**Information supplied:**
□ □ □ □
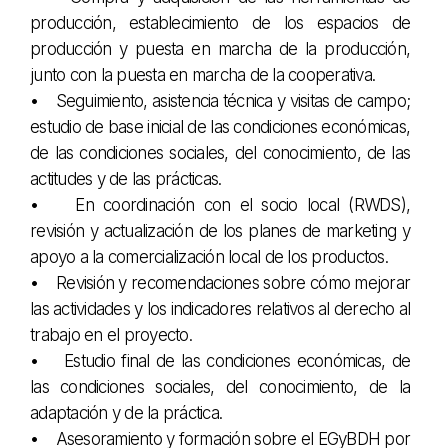
producción, establecimiento de los espacios de
producción y puesta en marcha de la producción,
junto con la puesta en marcha de la cooperativa.
• Seguimiento, asistencia técnica y visitas de campo;
estudio de base inicial de las condiciones económicas,
de las condiciones sociales, del conocimiento, de las
actitudes y de las prácticas.
• En coordinación con el socio local (RWDS),
revisión y actualización de los planes de marketing y
apoyo a la comercialización local de los productos.
• Revisión y recomendaciones sobre cómo mejorar
las actividades y los indicadores relativos al derecho al
trabajo en el proyecto.
• Estudio final de las condiciones económicas, de
las condiciones sociales, del conocimiento, de la
adaptación y de la práctica.
• Asesoramiento y formación sobre el EGyBDH por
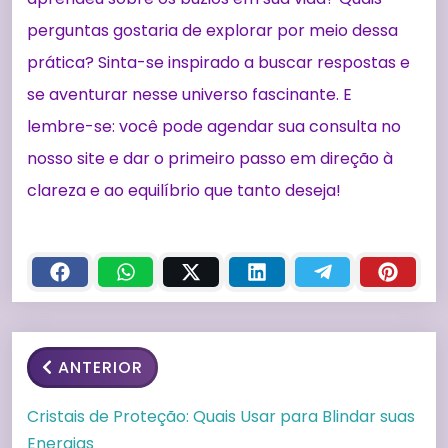
perguntas gostaria de explorar por meio dessa
prática? Sinta-se inspirado a buscar respostas e
se aventurar nesse universo fascinante. E
lembre-se: você pode agendar sua consulta no
nosso site e dar o primeiro passo em direção à
clareza e ao equilíbrio que tanto deseja!
ANTERIOR
Cristais de Proteção: Quais Usar para Blindar suas
Energias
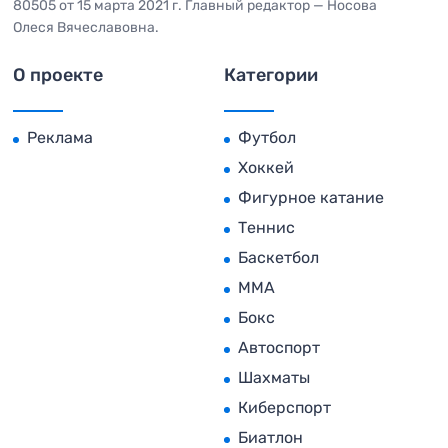
80505 от 15 марта 2021 г. Главный редактор — Носова
Олеся Вячеславовна.
О проекте
Категории
Реклама
Футбол
Хоккей
Фигурное катание
Теннис
Баскетбол
MMA
Бокс
Автоспорт
Шахматы
Киберспорт
Биатлон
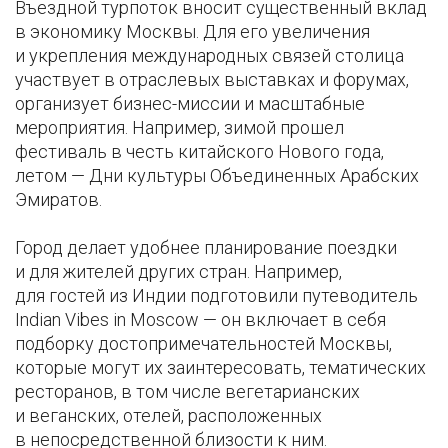
Въездной турпоток вносит существенный вклад
в экономику Москвы. Для его увеличения
и укрепления международных связей столица
участвует в отраслевых выставках и форумах,
организует бизнес-миссии и масштабные
мероприятия. Например, зимой прошел
фестиваль в честь китайского Нового года,
летом — Дни культуры Объединенных Арабских
Эмиратов.
Город делает удобнее планирование поездки
и для жителей других стран. Например,
для гостей из Индии подготовили путеводитель
Indian Vibes in Moscow — он включает в себя
подборку достопримечательностей Москвы,
которые могут их заинтересовать, тематических
ресторанов, в том числе вегетарианских
и веганских, отелей, расположенных
в непосредственной близости к ним.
□ □ □ □
**Instructions for the task:** For this listing, copy out every line that includes the word "local".

**Response area:**
• En coordinación con el socio local (RWDS),
apoyo a la comercialización local de los productos.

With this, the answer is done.